- Goal -
Reproduce word for word the section of the walk through Caistor below, starting at "Caistor is another" and ending at "the Humber estuary.".
-- BEGIN Excerpt to read --
We leave Nettleton Country Park via its north exit and join the main road to Caistor to pick up the Viking away again. It’s rush hour, but not too busy thankfully. As we approach the town, the road climbs steeply. We were not expecting this: Rich says the buildings obscured the contours on the map, but the name Caistor should have given it away, as Roman forts were, unsurprisingly, built on top of hills.

Caistor is another wolds settlement that, like so many of the villages here, looks like a film set of a typical English conurbation. It is historic, quaint and very smart. We pop into the Co-op to buy lunch and are excited to find the Co-op New York Deli sandwiches, hula hoops and a packet of Eccles cakes. We are easily impressed these days. We leave Caistor down another hill and steeply up the other side. The Lincolnshire wolds are giving us a final work out it seems. From the top of the hill, we can clearly see the Immingham refinery and just get our first glimpse of the Humber estuary.

We descend and follow a fairly level section for a few miles. Crossing a field, I spot a roe deer hind sitting in the wheat. She watches us pass without incident, then leaps off into the woods once we have passed. Surprisingly, this is the first wild deer we have encountered.
-- END Excerpt to read --
-- BEGIN Data shown --
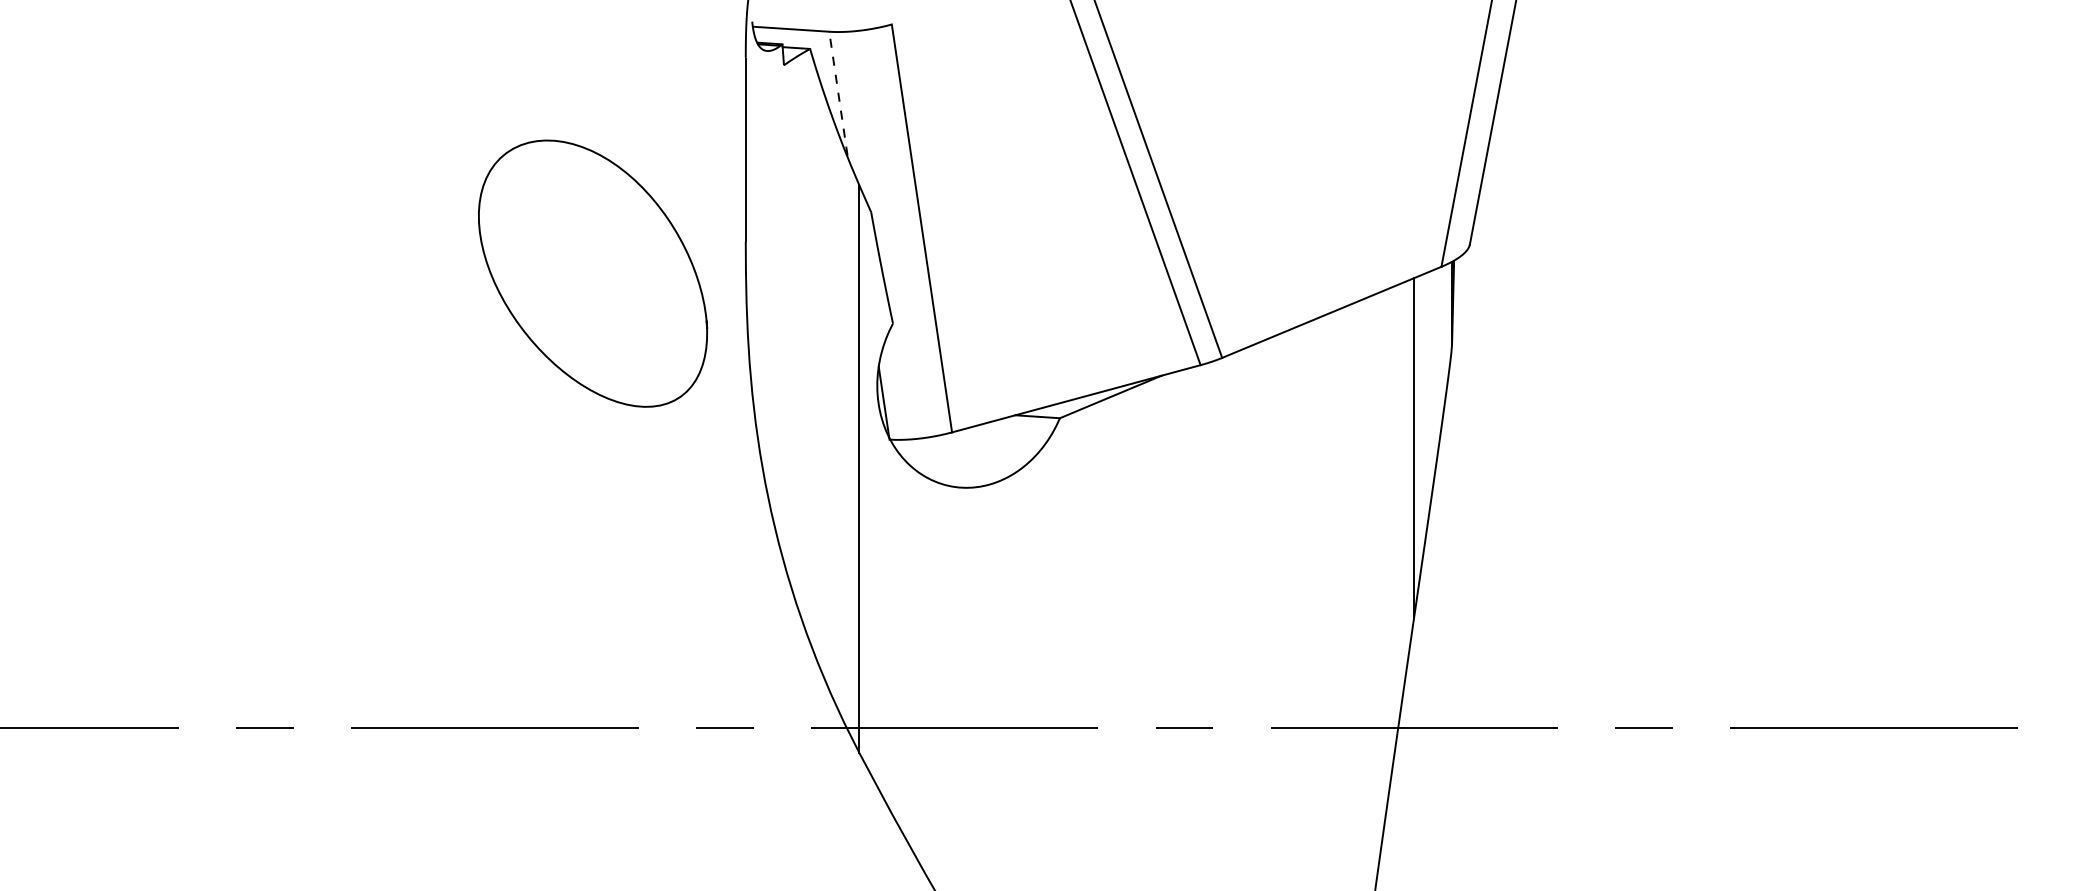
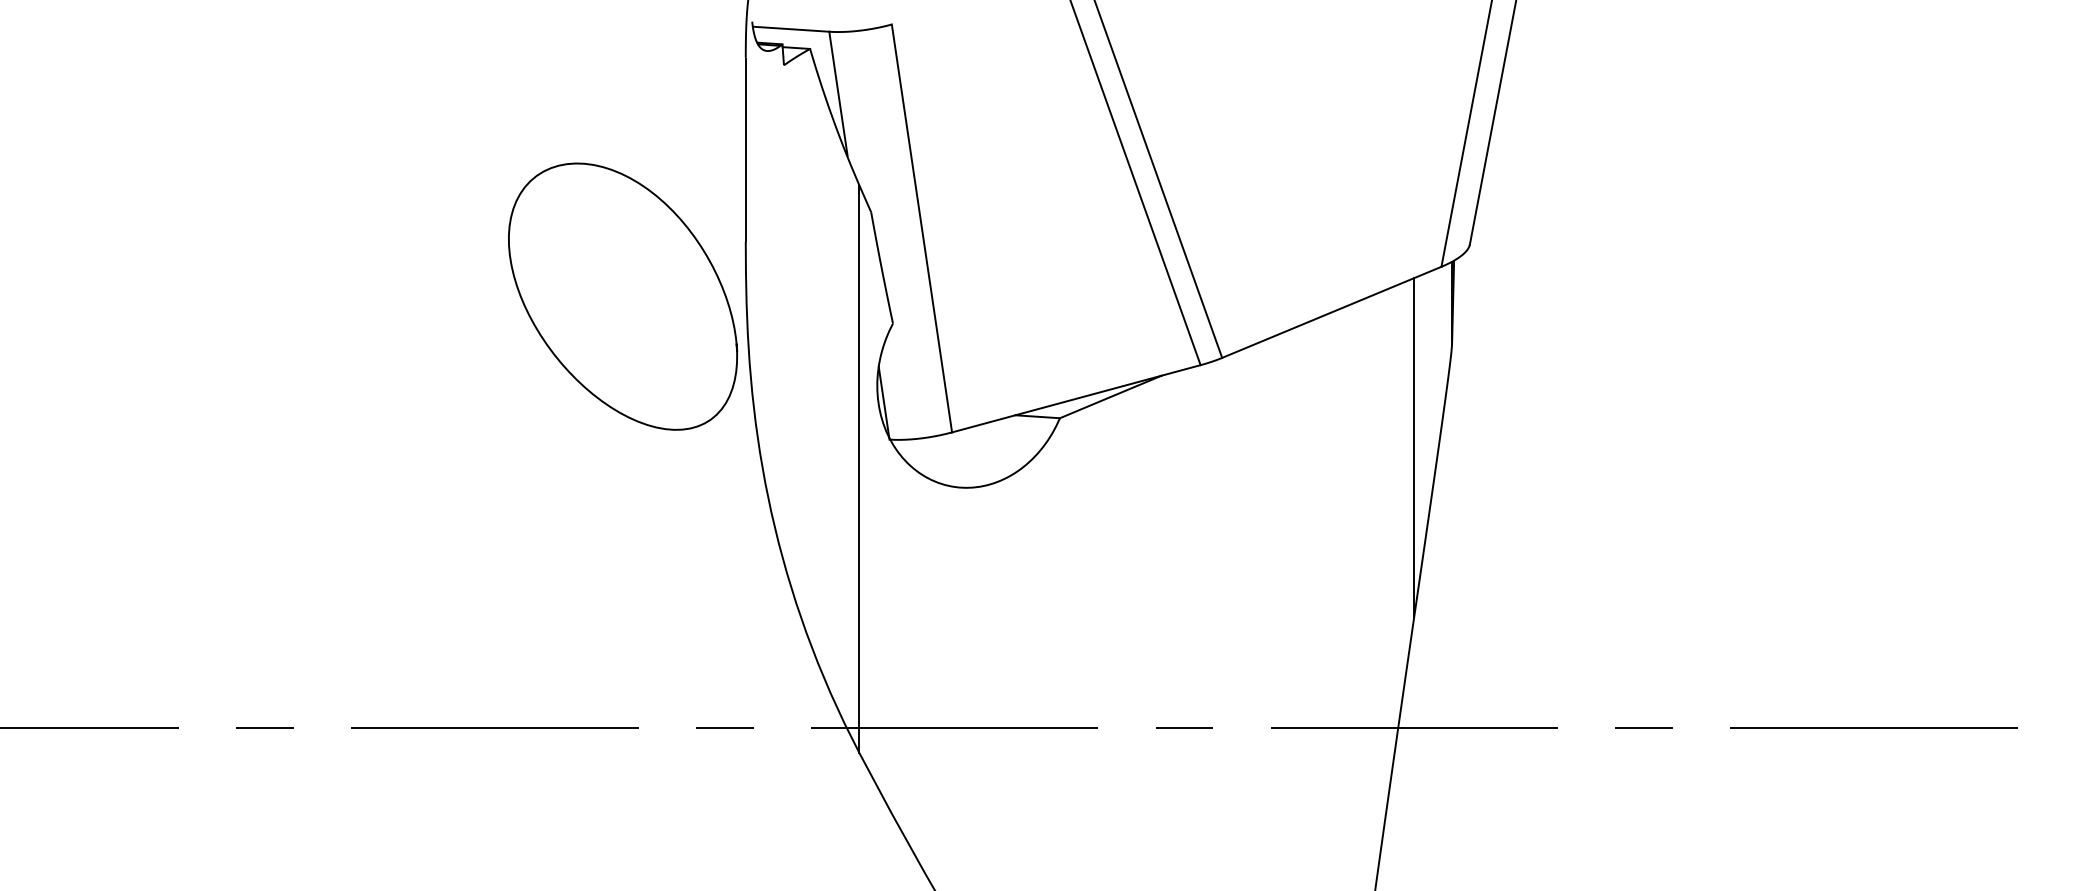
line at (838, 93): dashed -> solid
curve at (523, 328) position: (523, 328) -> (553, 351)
-- END Data shown --
-- BEGIN Data shown --
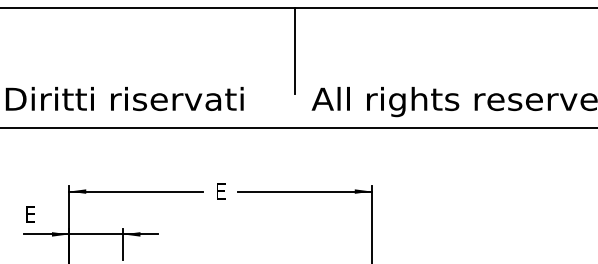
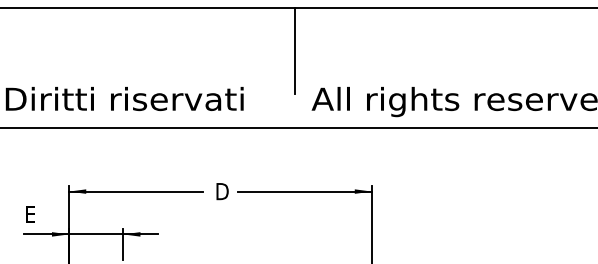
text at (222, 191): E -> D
-- END Data shown --
- Exercise result -
Caistor is another wolds settlement that, like so many of the villages here, looks like a film set of a typical English conurbation. It is historic, quaint and very smart. We pop into the Co-op to buy lunch and are excited to find the Co-op New York Deli sandwiches, hula hoops and a packet of Eccles cakes. We are easily impressed these days. We leave Caistor down another hill and steeply up the other side. The Lincolnshire wolds are giving us a final work out it seems. From the top of the hill, we can clearly see the Immingham refinery and just get our first glimpse of the Humber estuary.